Mais qui a crié :"Tuez Ben Laden" ? Ancien agent américain, promu super-méchant par l'administration Bush, Ben Laden a d'abord et avant tout été rejeté par sa propre famille, très proche de la famille royale Saoudienne, de loin la famille la plus riche du monde. Cette famille, déjà éprouvée par la prise de la mosquée de La Mecque, ne souhaite qu'une chose : le soutien continu de la première puissance mondiale, mis à mal par ce rejeton indocile.

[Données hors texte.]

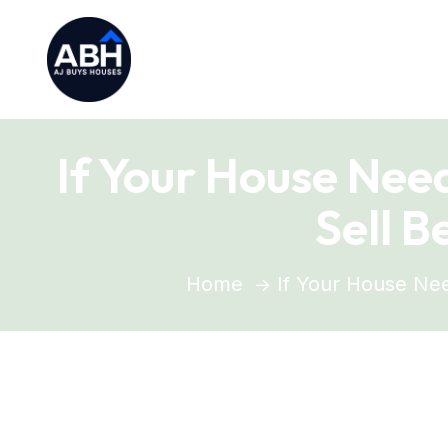
If Your House Nee
Sell 
Home
If Your House Nee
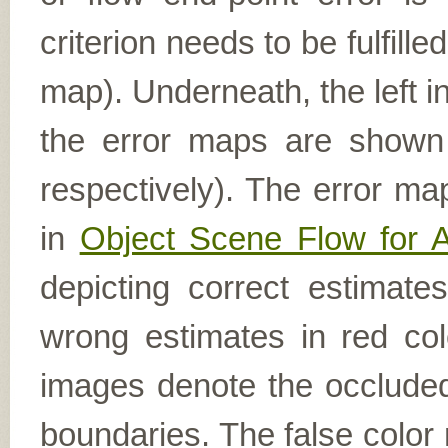
criterion needs to be fulfill
map). Underneath, the left i
the error maps are shown (
respectively). The error ma
in
Object Scene Flow for 
depicting correct estimat
wrong estimates in red col
images denote the occluded 
boundaries. The false color 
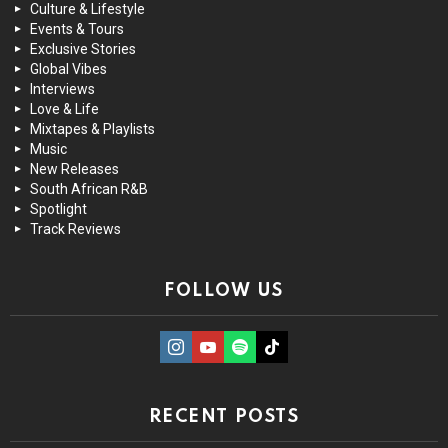
Culture & Lifestyle
Events & Tours
Exclusive Stories
Global Vibes
Interviews
Love & Life
Mixtapes & Playlists
Music
New Releases
South African R&B
Spotlight
Track Reviews
FOLLOW US
instagram
Youtube
Spotify
TikTok
RECENT POSTS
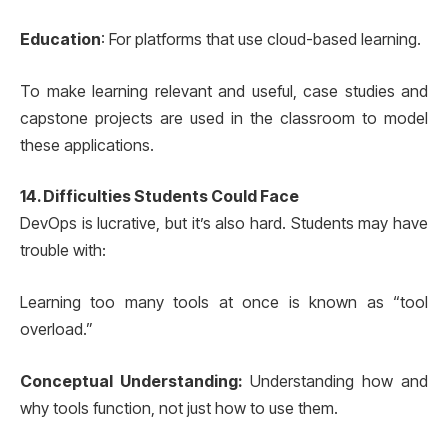
Education
: For platforms that use cloud-based learning.
To make learning relevant and useful, case studies and
capstone projects are used in the classroom to model
these applications.
14. Difficulties Students Could Face
DevOps is lucrative, but it’s also hard. Students may have
trouble with:
Learning too many tools at once is known as “tool
overload.”
Conceptual Understanding:
Understanding how and
why tools function, not just how to use them.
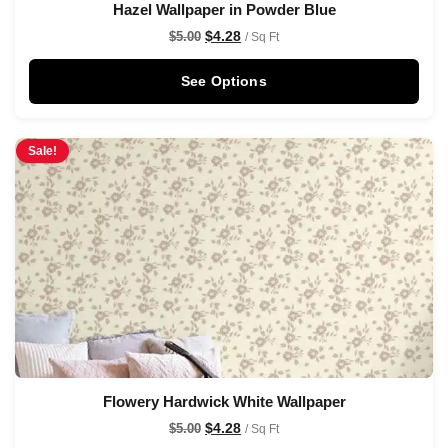
Hazel Wallpaper in Powder Blue
$
4.28
$
5.00
/ Sq Ft
See Options
Sale!
Flowery Hardwick White Wallpaper
$
4.28
$
5.00
/ Sq Ft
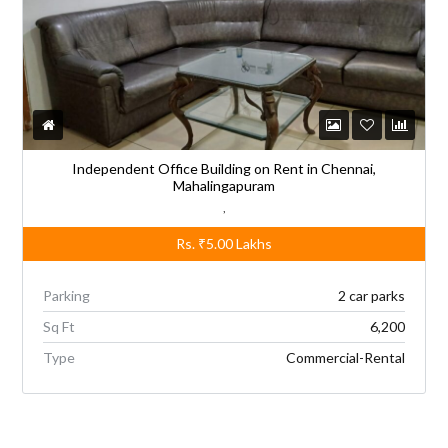
Independent Office Building on Rent in Chennai,
Mahalingapuram
,
Rs.
₹5.00
Lakhs
Parking
2 car parks
Sq Ft
6,200
Type
Commercial-Rental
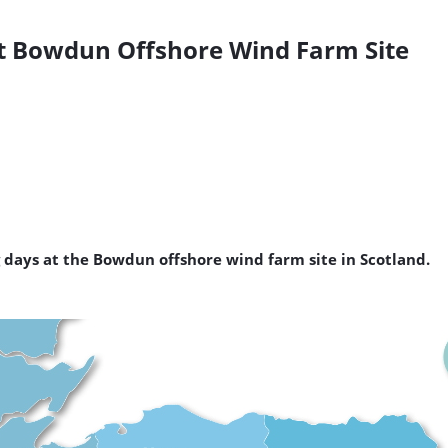
 at Bowdun Offshore Wind Farm Site
ng days at the Bowdun offshore wind farm site in Scotland.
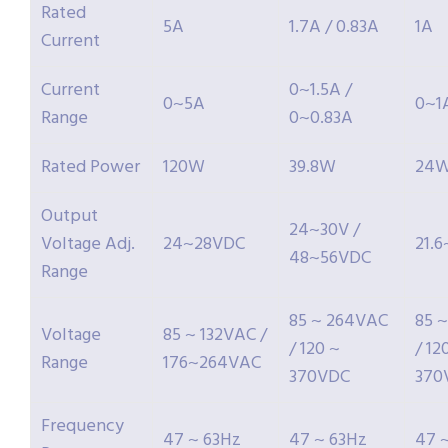
Rated
5A
1.7A / 0.83A
1A
Current
Current
0~1.5A /
0~5A
0~1
Range
0~0.83A
Rated Power
120W
39.8W
24
Output
24~30V /
Voltage Adj.
24~28VDC
21.
48~56VDC
Range
85 ~ 264VAC
85 
Voltage
85 ~ 132VAC /
/ 120 ~
/ 12
Range
176~264VAC
370VDC
370
Frequency
47 ~ 63Hz
47 ~ 63Hz
47 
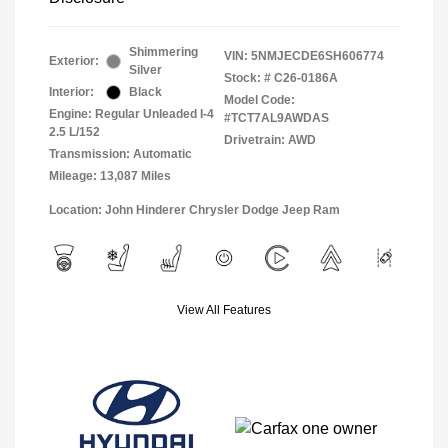
Shimmering
VIN:
5NMJECDE6SH606774
Exterior:
Silver
Stock: #
C26-0186A
Interior:
Black
Model Code:
Engine: Regular Unleaded I-4
#TCT7AL9AWDAS
2.5 L/152
Drivetrain: AWD
Transmission: Automatic
Mileage: 13,087 Miles
Location: John Hinderer Chrysler Dodge Jeep Ram
View All Features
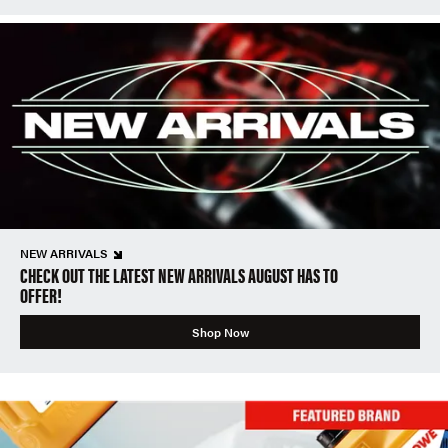
NEW ARRIVALS
CHECK OUT THE LATEST NEW ARRIVALS AUGUST HAS TO
OFFER!
Shop Now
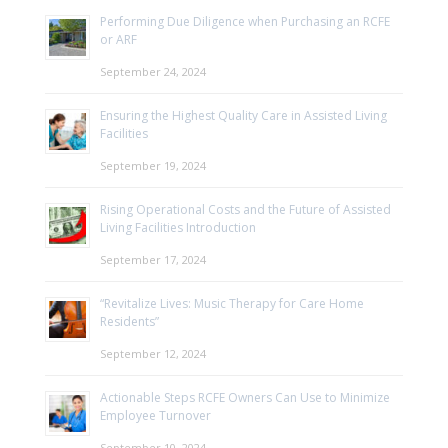
Performing Due Diligence when Purchasing an RCFE
or ARF
September 24, 2024
Ensuring the Highest Quality Care in Assisted Living
Facilities
September 19, 2024
Rising Operational Costs and the Future of Assisted
Living Facilities Introduction
September 17, 2024
“Revitalize Lives: Music Therapy for Care Home
Residents”
September 12, 2024
Actionable Steps RCFE Owners Can Use to Minimize
Employee Turnover
September 10, 2024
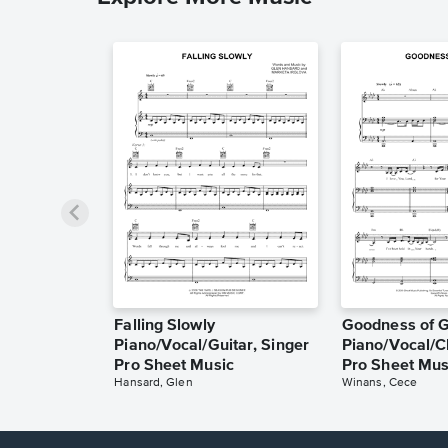
Falling Slowly
Goodness of 
Piano/Vocal/Guitar, Singer
Piano/Vocal/C
Pro Sheet Music
Pro Sheet Mus
Hansard, Glen
Winans, Cece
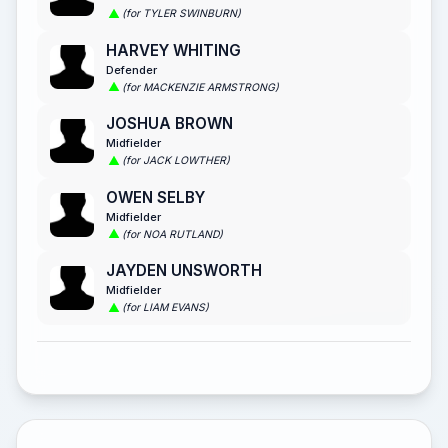
(for TYLER SWINBURN)
HARVEY WHITING
Defender
(for MACKENZIE ARMSTRONG)
JOSHUA BROWN
Midfielder
(for JACK LOWTHER)
OWEN SELBY
Midfielder
(for NOA RUTLAND)
JAYDEN UNSWORTH
Midfielder
(for LIAM EVANS)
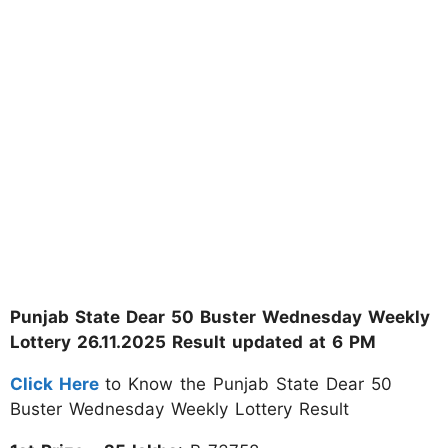
Punjab State Dear 50 Buster Wednesday Weekly
Lottery 26.11.2025 Result updated at 6 PM
Click Here
to Know the Punjab State Dear 50
Buster Wednesday Weekly Lottery Result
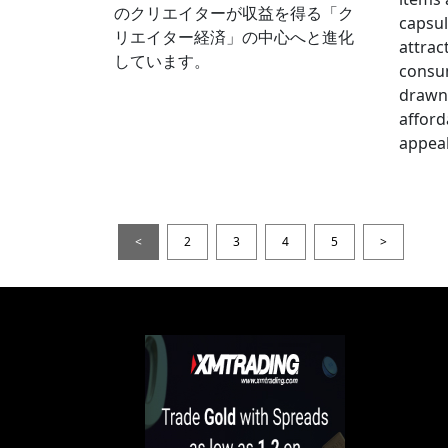
のクリエイターが収益を得る「ク
capsul
リエイター経済」の中心へと進化
attrac
しています。
consum
drawn 
afford
appeal
<
2
3
4
5
>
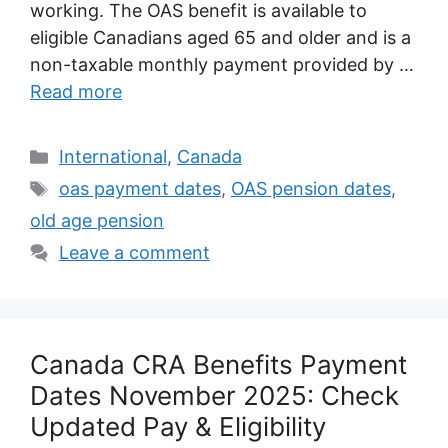
working. The OAS benefit is available to
eligible Canadians aged 65 and older and is a
non-taxable monthly payment provided by …
Read more
Categories
International
,
Canada
Tags
oas payment dates
,
OAS pension dates
,
old age pension
Leave a comment
Canada CRA Benefits Payment
Dates November 2025: Check
Updated Pay & Eligibility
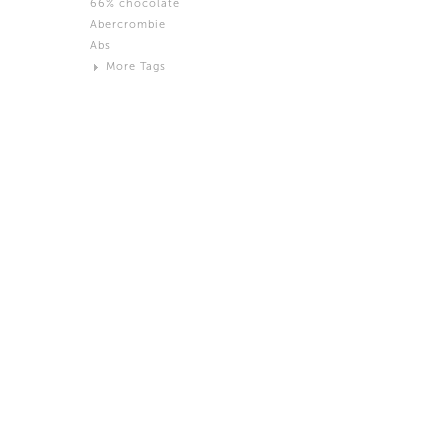
66% chocolate
Brown
Abercrombie
Black and White
Abs
Neutral
More Tags
Silver
Action
Activity
Adidas
advertisement
Aeron
Affection
after salad
Aftermath
Aggression
Agression
Al-Zara
Alcohol
Alter
Alwanj
Ambassador
American Apparel
Anarchist
Androgynous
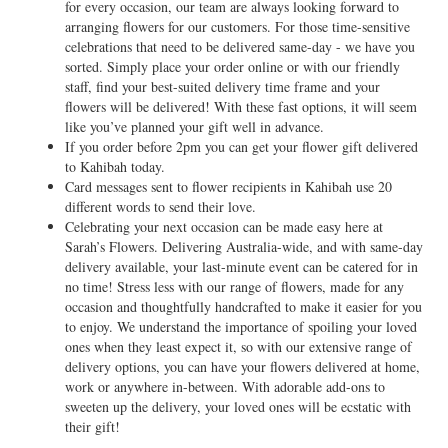
for every occasion, our team are always looking forward to
arranging flowers for our customers. For those time-sensitive
celebrations that need to be delivered same-day - we have you
sorted. Simply place your order online or with our friendly
staff, find your best-suited delivery time frame and your
flowers will be delivered! With these fast options, it will seem
like you’ve planned your gift well in advance.
If you order before 2pm you can get your flower gift delivered
to Kahibah today.
Card messages sent to flower recipients in Kahibah use 20
different words to send their love.
Celebrating your next occasion can be made easy here at
Sarah’s Flowers. Delivering Australia-wide, and with same-day
delivery available, your last-minute event can be catered for in
no time! Stress less with our range of flowers, made for any
occasion and thoughtfully handcrafted to make it easier for you
to enjoy. We understand the importance of spoiling your loved
ones when they least expect it, so with our extensive range of
delivery options, you can have your flowers delivered at home,
work or anywhere in-between. With adorable add-ons to
sweeten up the delivery, your loved ones will be ecstatic with
their gift!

Car ce mouton noir ose se réclamer de Dieu, et lancer une fatwah sur l'envahisseur infidèle qui a pris pied sur la péninsule sacrée.
Qui a crié : "Tuez Ben Laden" ? L'administration Bush, surchargée de connivence pétrolière, grande consommatrice de pétrodollars, a-t-elle cédé à l'inquiétude saoudienne ? A-t-elle trouvé en Ben Laden un bien pratique méchant, grand justificateur de tous les excès totalitaires ? L'administration Obama, connue pour son immense pragmatisme, a-t-elle négocié les explications du criminel contre des avantages en votes républicains à venir prochainement ? L'administration Clinton, qui a étrangement géré le phénomène Ben Laden, qui comme Bush a été contactée par Obama avant son discours ?
"Justice has been done" : Barack Obama, avocat américain bien avant que d'être président ou prix Nobel de la paix, sait mieux que personne que la justice consiste à démontrer la culpabilité du prévenu, connaître et comprendre ses motivations, évaluer les circonstances du crime, et rendre un arrêt public. Et non pas une simple mise à mort, comme Lee Harvey Oswald a été bien commodément assassiné par Jack Ruby. Aussi ces mots dans sa bouche prennent-ils une signification particulière.
C'est le printemps, mais parfois on songe à un chant d'automne.